Le rapport de Liz Hodgkin sur l'Intifadha vaut autant pour la somme d'informations précises sur les arrestations, les démolitions de maisons, la torture (légale en Israël), les morts à bout portant et les meurtres ciblés, prémédités, de militants ou de chefs de la résistance, que par un certain nombre de réflexions qui donnent à chaque détail, à chaque moment du conflit, sa densité et sa vérité propre.

Ainsi, Liz Hodgkin devait rapporter son insistance à obtenir des autorités israéliennes qu'à chaque mort, il y ait une enquête et l'inscription d'une identité « pour que la mort ne soit pas banalisée ». Mais, pour la police israélienne il ne saurait y avoir d'enquête que s'il y a plaintes. « Les israéliens considèrent que parce que c'est une situation de guerre, on n'a pas à faire des enquêtes sur les morts » déplore Liz Hodgkin.

Parmi les légitimations irrecevables des actions de la police israélienne, il y a la mobilisation de jeunes enfants, de classes élémentaires, pour des manifestations. Mais, ironise Liz Hodgkin, « on ne peut pas imaginer ces gamins qui jetaient des pierres mettre la vie des soldats israéliens dans leurs tanks en danger ! »

Le témoignage suit, à propos des enfants tués notamment au cours d'un sanglant mois d'octobre 2000. Liz Hodgkin décrit aussi les tirs jusqu'à l'intérieur des maisons, les trous dans les vitres, dans les tapis, les couvre-lits, les habits. « Nous avons noté les cas d'enfants tués tandis qu'ils jouaient, les tirs jusque dans les boutiques sur les commerçants, les maisons qui portaient encore des traces de balles, complètement vidées de leurs habitants qui partaient de nuit ».

**Entrées répertoriées:**
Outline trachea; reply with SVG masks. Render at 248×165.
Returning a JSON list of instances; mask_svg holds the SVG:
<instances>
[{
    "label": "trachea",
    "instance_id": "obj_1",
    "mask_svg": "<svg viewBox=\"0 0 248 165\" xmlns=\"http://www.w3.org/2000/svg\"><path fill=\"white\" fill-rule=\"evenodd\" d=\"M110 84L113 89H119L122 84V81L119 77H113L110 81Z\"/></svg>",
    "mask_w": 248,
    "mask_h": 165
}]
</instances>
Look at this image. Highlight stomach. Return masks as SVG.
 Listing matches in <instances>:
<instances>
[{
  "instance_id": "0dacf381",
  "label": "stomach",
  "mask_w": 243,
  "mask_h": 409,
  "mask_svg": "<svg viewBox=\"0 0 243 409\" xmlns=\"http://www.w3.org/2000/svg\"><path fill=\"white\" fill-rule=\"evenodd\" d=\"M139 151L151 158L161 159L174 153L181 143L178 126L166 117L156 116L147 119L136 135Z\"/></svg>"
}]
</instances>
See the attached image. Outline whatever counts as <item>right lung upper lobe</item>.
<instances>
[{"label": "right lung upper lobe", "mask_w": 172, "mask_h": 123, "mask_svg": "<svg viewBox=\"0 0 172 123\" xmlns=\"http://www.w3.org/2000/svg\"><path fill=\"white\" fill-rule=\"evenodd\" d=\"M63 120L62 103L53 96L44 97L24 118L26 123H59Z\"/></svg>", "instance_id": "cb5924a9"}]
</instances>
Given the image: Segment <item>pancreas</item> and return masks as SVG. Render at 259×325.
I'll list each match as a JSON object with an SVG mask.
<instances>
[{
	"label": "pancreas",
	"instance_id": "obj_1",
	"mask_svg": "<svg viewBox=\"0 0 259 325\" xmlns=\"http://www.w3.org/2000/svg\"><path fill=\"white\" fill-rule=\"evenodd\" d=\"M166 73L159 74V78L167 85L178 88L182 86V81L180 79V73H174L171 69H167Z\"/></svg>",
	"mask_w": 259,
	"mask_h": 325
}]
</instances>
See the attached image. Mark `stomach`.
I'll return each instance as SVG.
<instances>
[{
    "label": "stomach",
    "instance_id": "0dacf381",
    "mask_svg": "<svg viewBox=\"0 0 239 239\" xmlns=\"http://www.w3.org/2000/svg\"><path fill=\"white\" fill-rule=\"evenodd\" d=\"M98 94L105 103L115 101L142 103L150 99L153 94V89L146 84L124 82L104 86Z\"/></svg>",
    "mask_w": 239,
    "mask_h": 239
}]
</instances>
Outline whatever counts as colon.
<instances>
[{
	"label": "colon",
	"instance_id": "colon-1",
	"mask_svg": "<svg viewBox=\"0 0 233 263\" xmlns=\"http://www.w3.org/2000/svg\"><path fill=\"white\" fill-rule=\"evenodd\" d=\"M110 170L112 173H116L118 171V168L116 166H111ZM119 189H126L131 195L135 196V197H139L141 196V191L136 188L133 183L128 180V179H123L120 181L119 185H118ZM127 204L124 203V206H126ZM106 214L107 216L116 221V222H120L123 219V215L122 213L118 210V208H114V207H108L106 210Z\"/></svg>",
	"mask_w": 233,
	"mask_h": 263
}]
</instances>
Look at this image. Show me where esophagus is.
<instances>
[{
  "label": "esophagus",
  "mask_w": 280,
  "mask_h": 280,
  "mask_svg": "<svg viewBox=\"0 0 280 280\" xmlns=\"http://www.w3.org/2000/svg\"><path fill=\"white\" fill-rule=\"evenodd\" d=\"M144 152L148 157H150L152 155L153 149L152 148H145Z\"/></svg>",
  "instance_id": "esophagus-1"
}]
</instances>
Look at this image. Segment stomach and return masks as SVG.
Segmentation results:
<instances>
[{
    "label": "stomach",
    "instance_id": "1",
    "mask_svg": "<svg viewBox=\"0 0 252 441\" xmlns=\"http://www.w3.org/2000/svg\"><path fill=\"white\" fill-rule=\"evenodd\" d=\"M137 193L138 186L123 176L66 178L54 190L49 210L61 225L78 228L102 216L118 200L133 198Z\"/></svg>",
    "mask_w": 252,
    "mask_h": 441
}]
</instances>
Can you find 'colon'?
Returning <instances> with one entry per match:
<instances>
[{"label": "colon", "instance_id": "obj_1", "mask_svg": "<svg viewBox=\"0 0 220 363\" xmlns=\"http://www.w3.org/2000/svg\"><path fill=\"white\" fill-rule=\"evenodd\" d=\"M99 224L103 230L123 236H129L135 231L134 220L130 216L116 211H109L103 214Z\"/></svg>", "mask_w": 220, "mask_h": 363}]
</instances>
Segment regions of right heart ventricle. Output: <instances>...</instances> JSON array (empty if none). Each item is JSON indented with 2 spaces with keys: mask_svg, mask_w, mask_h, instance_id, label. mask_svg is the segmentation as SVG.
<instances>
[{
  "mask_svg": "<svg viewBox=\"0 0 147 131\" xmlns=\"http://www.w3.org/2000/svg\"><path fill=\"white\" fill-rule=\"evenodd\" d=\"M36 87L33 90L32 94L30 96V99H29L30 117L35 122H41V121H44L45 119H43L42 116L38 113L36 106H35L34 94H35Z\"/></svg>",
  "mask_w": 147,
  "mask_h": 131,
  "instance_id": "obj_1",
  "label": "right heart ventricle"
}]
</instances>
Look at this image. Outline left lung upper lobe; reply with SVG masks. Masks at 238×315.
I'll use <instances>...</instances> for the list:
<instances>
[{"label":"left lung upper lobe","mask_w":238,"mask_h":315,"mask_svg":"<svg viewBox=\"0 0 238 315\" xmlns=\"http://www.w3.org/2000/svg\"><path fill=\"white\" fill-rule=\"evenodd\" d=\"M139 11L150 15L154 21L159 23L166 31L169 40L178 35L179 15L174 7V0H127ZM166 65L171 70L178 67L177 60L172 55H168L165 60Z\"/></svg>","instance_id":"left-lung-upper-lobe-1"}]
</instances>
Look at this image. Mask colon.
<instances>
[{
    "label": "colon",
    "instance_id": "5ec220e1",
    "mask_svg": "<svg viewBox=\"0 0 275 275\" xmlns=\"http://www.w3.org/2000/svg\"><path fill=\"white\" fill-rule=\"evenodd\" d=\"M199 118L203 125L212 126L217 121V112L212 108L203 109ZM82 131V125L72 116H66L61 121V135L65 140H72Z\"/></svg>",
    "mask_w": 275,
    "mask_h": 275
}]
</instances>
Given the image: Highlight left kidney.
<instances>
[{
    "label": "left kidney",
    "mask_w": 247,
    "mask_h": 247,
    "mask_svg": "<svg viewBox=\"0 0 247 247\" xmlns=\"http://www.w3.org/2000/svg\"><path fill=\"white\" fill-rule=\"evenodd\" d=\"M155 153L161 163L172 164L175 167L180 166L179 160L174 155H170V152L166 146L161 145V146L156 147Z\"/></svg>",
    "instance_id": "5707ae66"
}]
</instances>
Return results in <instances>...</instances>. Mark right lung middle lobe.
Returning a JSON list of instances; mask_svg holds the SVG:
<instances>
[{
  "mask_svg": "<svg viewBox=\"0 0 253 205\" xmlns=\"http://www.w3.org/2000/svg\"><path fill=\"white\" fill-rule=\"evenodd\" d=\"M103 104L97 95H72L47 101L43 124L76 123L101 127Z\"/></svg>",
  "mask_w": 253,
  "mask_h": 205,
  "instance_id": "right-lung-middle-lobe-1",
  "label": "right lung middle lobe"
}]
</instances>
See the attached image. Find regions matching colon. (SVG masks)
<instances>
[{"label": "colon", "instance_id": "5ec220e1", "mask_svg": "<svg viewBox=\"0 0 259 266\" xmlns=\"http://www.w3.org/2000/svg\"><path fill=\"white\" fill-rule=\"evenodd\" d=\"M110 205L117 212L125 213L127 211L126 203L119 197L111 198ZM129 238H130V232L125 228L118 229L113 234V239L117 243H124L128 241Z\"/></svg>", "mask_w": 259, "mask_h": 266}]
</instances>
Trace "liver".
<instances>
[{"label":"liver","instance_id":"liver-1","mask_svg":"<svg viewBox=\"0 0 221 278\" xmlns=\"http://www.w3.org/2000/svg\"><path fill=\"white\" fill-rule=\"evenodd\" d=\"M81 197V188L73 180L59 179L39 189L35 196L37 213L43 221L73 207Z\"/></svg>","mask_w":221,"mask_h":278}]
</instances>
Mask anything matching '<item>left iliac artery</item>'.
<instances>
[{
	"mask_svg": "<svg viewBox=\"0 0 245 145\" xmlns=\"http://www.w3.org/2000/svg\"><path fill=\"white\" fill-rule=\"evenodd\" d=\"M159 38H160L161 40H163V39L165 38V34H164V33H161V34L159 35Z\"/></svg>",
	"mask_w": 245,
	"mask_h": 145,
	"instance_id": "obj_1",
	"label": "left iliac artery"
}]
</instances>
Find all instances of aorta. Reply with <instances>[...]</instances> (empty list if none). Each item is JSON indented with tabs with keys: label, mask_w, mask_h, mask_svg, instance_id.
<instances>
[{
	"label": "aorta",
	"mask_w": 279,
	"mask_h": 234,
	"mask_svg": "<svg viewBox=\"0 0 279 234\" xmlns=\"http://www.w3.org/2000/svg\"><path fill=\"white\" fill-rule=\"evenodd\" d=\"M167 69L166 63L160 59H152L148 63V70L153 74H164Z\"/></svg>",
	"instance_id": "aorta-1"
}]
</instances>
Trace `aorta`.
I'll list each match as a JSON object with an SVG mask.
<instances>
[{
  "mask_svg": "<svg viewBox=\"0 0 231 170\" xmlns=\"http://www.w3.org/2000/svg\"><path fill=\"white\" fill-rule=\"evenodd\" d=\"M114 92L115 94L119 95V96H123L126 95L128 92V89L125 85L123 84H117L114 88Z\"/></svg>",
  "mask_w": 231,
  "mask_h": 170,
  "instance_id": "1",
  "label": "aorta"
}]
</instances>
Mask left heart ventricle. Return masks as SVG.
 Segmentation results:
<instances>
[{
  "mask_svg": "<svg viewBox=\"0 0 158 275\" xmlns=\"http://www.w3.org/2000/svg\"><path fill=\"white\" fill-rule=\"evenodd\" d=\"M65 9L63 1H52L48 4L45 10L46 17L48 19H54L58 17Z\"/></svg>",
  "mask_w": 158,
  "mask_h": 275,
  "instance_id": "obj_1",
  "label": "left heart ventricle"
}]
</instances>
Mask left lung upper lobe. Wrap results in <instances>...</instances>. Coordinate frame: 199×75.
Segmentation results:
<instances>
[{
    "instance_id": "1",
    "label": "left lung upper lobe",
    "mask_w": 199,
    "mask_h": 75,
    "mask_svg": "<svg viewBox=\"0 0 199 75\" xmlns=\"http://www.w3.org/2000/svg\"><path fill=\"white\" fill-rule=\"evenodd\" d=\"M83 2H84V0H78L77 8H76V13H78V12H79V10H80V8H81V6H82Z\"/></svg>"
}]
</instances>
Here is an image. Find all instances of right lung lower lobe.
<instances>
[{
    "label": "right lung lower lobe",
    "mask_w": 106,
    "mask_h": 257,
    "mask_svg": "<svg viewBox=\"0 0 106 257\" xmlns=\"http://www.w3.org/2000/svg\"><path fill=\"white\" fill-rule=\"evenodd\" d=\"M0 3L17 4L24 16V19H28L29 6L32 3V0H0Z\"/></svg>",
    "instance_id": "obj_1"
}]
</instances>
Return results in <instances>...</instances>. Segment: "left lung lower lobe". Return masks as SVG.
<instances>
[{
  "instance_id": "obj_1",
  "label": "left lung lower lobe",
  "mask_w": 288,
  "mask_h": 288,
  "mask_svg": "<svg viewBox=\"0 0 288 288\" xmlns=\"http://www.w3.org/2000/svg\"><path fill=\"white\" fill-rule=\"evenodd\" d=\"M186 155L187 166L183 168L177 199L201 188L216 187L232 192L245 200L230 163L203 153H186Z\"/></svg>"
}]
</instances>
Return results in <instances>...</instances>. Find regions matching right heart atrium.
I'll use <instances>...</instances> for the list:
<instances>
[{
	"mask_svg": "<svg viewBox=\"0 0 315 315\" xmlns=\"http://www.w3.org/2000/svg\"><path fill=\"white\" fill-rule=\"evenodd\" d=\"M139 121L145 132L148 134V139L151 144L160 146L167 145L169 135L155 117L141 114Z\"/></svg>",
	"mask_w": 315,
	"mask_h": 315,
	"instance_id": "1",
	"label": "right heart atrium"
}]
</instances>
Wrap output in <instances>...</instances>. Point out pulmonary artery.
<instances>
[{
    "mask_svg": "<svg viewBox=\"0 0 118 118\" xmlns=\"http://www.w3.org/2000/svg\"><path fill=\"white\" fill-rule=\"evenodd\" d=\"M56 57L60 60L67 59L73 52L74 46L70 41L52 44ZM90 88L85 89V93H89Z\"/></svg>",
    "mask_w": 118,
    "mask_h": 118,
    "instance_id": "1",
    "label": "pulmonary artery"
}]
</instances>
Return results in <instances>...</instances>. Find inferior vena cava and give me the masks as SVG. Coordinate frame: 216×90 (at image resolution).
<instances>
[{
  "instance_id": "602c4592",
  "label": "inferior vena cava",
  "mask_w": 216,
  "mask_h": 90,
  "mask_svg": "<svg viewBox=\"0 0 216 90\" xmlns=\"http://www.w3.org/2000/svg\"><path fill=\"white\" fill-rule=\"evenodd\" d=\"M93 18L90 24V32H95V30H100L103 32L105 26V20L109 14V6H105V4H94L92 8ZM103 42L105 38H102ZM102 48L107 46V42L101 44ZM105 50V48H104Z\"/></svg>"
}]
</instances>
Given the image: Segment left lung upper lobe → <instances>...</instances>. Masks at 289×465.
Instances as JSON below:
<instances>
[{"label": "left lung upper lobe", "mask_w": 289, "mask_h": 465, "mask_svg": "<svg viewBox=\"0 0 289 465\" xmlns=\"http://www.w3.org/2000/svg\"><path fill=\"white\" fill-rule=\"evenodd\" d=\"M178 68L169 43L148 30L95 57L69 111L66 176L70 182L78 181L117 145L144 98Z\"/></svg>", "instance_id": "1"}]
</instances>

**Consignes:**
a) Recopiez tel quel tout ce qui va, dans la page, de « Le rapport de » jusqu'à « sa vérité propre. ».
b) D'après la page, à quelle condition la police israélienne accepte-t-elle d'ouvrir une enquête ?
Les entrées constituent un matériau distinct de la page.

**Réponses:**
a)
Le rapport de Liz Hodgkin sur l'Intifadha vaut autant pour la somme d'informations précises sur les arrestations, les démolitions de maisons, la torture (légale en Israël), les morts à bout portant et les meurtres ciblés, prémédités, de militants ou de chefs de la résistance, que par un certain nombre de réflexions qui donnent à chaque détail, à chaque moment du conflit, sa densité et sa vérité propre.

b) Seulement s'il y a des plaintes.